== Segment start ==

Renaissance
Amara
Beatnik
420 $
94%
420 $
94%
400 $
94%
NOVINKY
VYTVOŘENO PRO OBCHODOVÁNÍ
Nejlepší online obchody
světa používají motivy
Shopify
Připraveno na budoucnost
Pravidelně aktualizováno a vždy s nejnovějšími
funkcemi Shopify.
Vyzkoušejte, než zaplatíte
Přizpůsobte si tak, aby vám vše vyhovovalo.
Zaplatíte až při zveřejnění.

== Segment end ==

Directions for this task: Can you reproduce every line of the records above, word for word and in the same order?

Finished exercise:
Renaissance
Amara
Beatnik
420 $
94%
420 $
94%
400 $
94%
NOVINKY
VYTVOŘENO PRO OBCHODOVÁNÍ
Nejlepší online obchody
světa používají motivy
Shopify
Připraveno na budoucnost
Pravidelně aktualizováno a vždy s nejnovějšími
funkcemi Shopify.
Vyzkoušejte, než zaplatíte
Přizpůsobte si tak, aby vám vše vyhovovalo.
Zaplatíte až při zveřejnění.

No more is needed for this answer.